Tools and Model Context Protocol (MCP) integration are another active area. Standardized interfaces for external tools and a richer protocol for model context mean agents can safely and flexibly reach into your services, APIs and data sources, all under your governance and observability stack.

Spring AI in the wider platform: Tanzu Gen AI Solutions

For organizations building on VMware’s Tanzu stack, Spring AI also underpins Tanzu Gen AI Solutions. Tanzu AI Server, powered by Spring AI, offers a production‑ready environment for deploying AI applications on Tanzu Platform with enterprise‑grade security, governance and scalability.

This integration simplifies access to models such as Amazon Bedrock Nova through a unified interface. Instead of each team wiring its own model connections, the platform standardizes access, security policies and operational tooling. Spring AI handles model portability, while Tanzu provides the robust infrastructure, autoscaling and observability you expect from a modern Kubernetes platform.

Because Spring AI is responsible for the application‑level abstraction, teams can move between providers or adopt new models without rewriting their business logic. That adaptability is crucial in a fast‑moving AI landscape where new models appear frequently and pricing or capabilities can change rapidly.

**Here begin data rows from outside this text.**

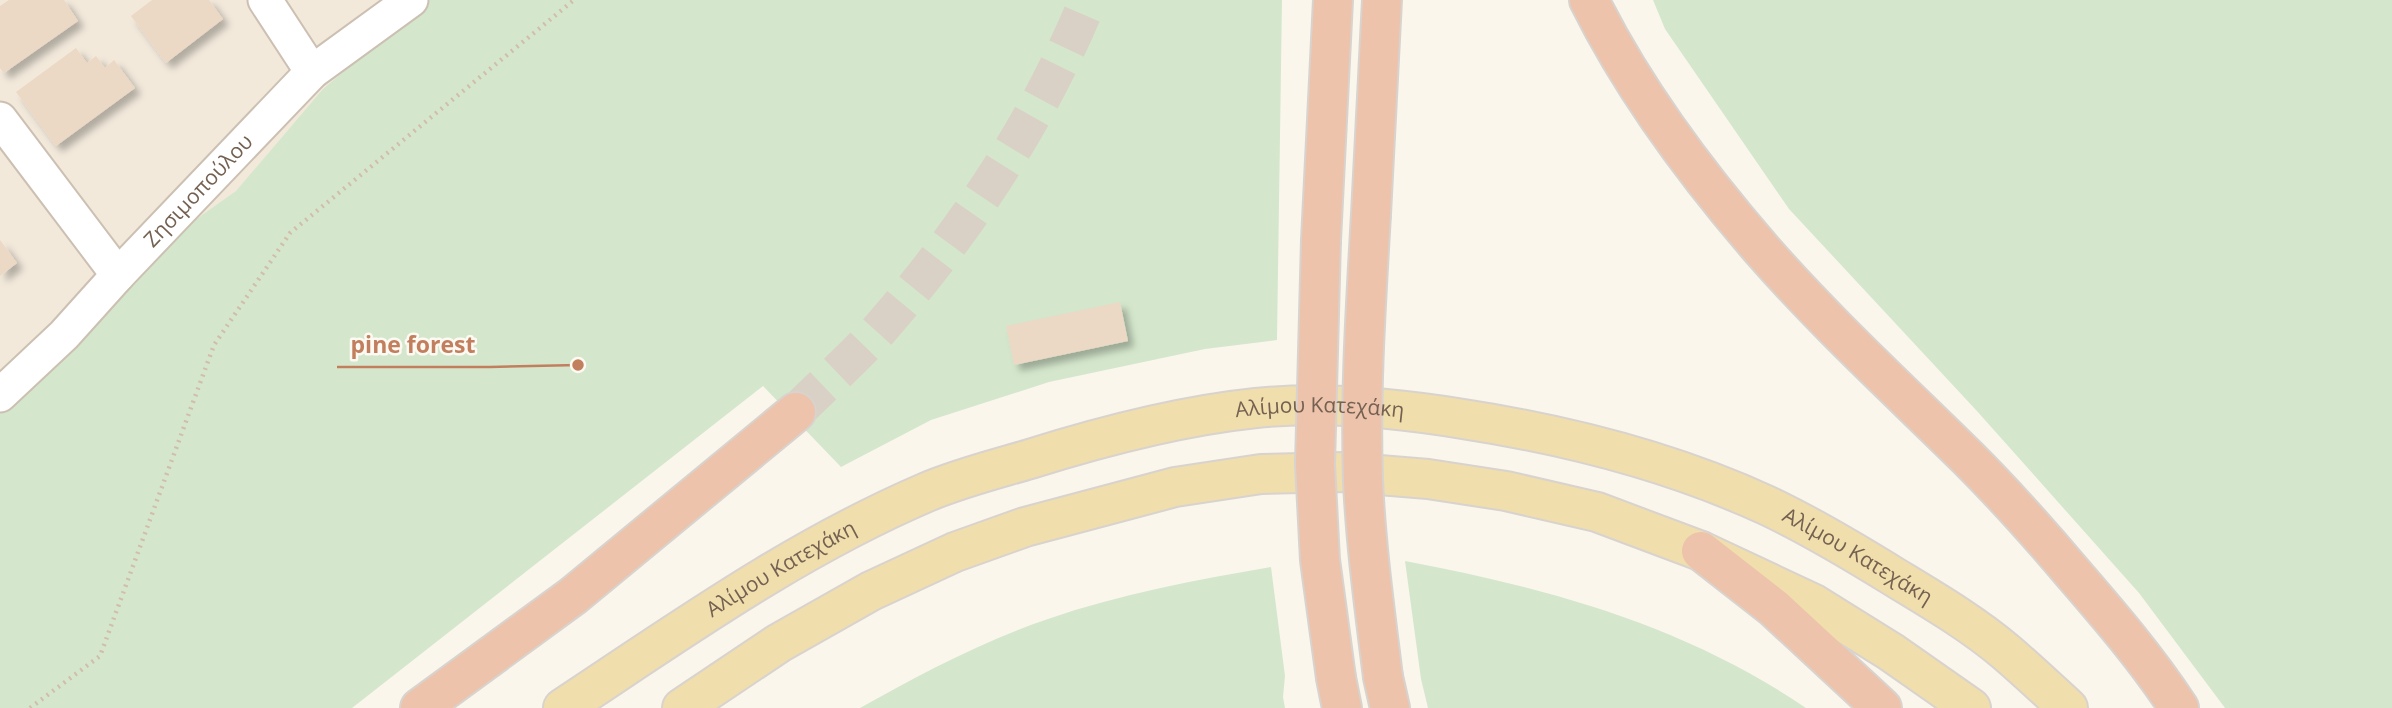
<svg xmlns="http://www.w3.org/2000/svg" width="2392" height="708" viewBox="0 0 2392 708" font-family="'Open Sans',sans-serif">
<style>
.residential{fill:#f2e9db}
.green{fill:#d4e7cc}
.building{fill:#ebd8c5;filter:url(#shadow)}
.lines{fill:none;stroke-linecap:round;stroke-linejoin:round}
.motorway-tunnel{stroke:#d9d1c5;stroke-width:38;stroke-dasharray:38 19;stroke-linecap:butt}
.minor-casing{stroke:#ccc0b3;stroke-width:37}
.primary-casing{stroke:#d8d3ce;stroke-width:42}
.motorway-casing{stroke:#d8d3ce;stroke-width:42}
.path{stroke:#d2bdaa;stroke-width:4.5;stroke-dasharray:2 5;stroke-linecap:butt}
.minor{stroke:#fff;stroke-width:33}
.primary{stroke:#f1dead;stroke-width:38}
.motorway{stroke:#edc3ab;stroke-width:38}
.motorway-bridge-casing{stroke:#d8d3ce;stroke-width:42;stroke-linecap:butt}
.motorway-bridge{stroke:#edc3ab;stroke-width:38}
.labels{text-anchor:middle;stroke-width:5;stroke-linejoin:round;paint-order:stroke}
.street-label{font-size:21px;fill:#746151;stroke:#fdfaf3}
.leader{fill:none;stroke:#c27f5e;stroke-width:2.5}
.callout-dot{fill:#c27f5e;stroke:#fdfaf3;stroke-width:2.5}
.callout-label{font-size:23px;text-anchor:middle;font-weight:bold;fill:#c27f5e;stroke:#fdfaf3;stroke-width:5;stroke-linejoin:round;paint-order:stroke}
</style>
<defs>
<filter id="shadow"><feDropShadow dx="6" dy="6" stdDeviation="3.5" flood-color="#0004"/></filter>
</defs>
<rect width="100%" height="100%" fill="#fbf6ec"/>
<path class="residential" d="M0 0H448L239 189 0 433Z"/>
<path class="green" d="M428 0H1282L1277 340 1205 349 1049 382 931 420 841 467 763 386 352 708H0V394L116 276 236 191 323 89Z
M1653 0H2392V708H2225L2139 593 1976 410 1789 209 1665 29Z
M1405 561C1548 588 1684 625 1806 708H1428L1421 679Z
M1271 567 1285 676 1283 697 1285 708H860C918 675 985 640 1048 619 1120 594 1196 580 1271 567Z"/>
<path class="building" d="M9 0H64L78 21 4 73 0 68V6Z
M152 0H209L223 19 166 63 131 16Z
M76 48 87 63 96 56 105 68 114 60 135 88 56 146 16 92Z
M0 240 17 263 0 276Z
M1120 302 1128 341 1014 365 1006 326Z"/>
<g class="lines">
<path class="motorway-tunnel" d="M796 412C823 385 853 359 879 330 965 232 1038 122 1088 0"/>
<defs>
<g id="minor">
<path d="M265 0 312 72"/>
<path d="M0 119 118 275"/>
<path id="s1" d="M0 395 64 335 118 275 312 72 411 0"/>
</g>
<g id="primary">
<path id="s2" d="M563 708C681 630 796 548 927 492 960 478 996 469 1030 459 1103 436 1179 416 1256 408 1325 401 1396 408 1463 419 1567 435 1670 461 1766 505 1811 526 1854 552 1896 578 1934 601 1973 624 2006 652 2027 670 2047 689 2068 708"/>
<path d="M682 708 779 643 871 591 955 552 1025 527 1175 487 1261 474 1343 472 1428 479 1506 491 1597 512 1701 551 1814 604 1891 652 1971 708"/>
</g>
<path id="motorway" d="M1589 0C1634 91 1697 175 1763 251 1827 324 1899 390 1968 458 2004 494 2038 532 2071 571 2109 615 2147 659 2179 708
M1371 214 1382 0
M1321 240 1333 0
M1701 551 1774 608 1882 708
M1383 677 1390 708
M1336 678 1342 708
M420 708 573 596 796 412"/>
</defs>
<use href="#minor" class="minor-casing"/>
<use href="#primary" class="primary-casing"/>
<use href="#motorway" class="motorway-casing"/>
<path class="path" d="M30 708 100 656 214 345 290 233 574 0"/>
<use href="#minor" class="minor"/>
<use href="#primary" class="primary"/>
<use href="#motorway" class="motorway"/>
<defs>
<path id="motorway-bridge" d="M1371 214C1366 303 1360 391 1363 481 1366 547 1375 612 1383 677
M1321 240 1315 464 1320 560 1336 678"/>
</defs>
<use href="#motorway-bridge" class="motorway-bridge-casing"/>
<use href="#motorway-bridge" class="motorway-bridge"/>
</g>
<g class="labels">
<g class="street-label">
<text dy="7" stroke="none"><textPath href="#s1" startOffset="285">Ζησιμοπούλου</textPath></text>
<text dy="7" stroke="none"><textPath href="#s2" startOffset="828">Αλίμου Κατεχάκη</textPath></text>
<text dy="7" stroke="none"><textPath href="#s2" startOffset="1393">Αλίμου Κατεχάκη</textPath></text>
<text dy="7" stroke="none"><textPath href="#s2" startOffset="259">Αλίμου Κατεχάκη</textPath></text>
</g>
</g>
<path class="leader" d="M578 365L490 367H337"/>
<circle class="callout-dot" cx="578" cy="365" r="7"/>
<g class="callout-label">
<text x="413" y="353">pine forest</text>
</g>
</svg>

Security and governance features in Tanzu Gen AI Solutions wrap these AI applications in the same enterprise controls used for other microservices. Policies, access control, audit trails and compliance tooling extend naturally to LLM workloads, making it more feasible to run sensitive or regulated use cases.

All these layers—framework, book, patterns and platform—converge toward the same goal: enabling Spring developers to add high‑value AI features like virtual assistants, smart search, text summarization and recommendations directly into Java applications without sacrificing reliability or control. With Spring AI in Action as your practical guide and Spring AI as your engineering backbone, you can move from experiments to robust AI‑powered services while staying within the Spring ecosystem you already know so well.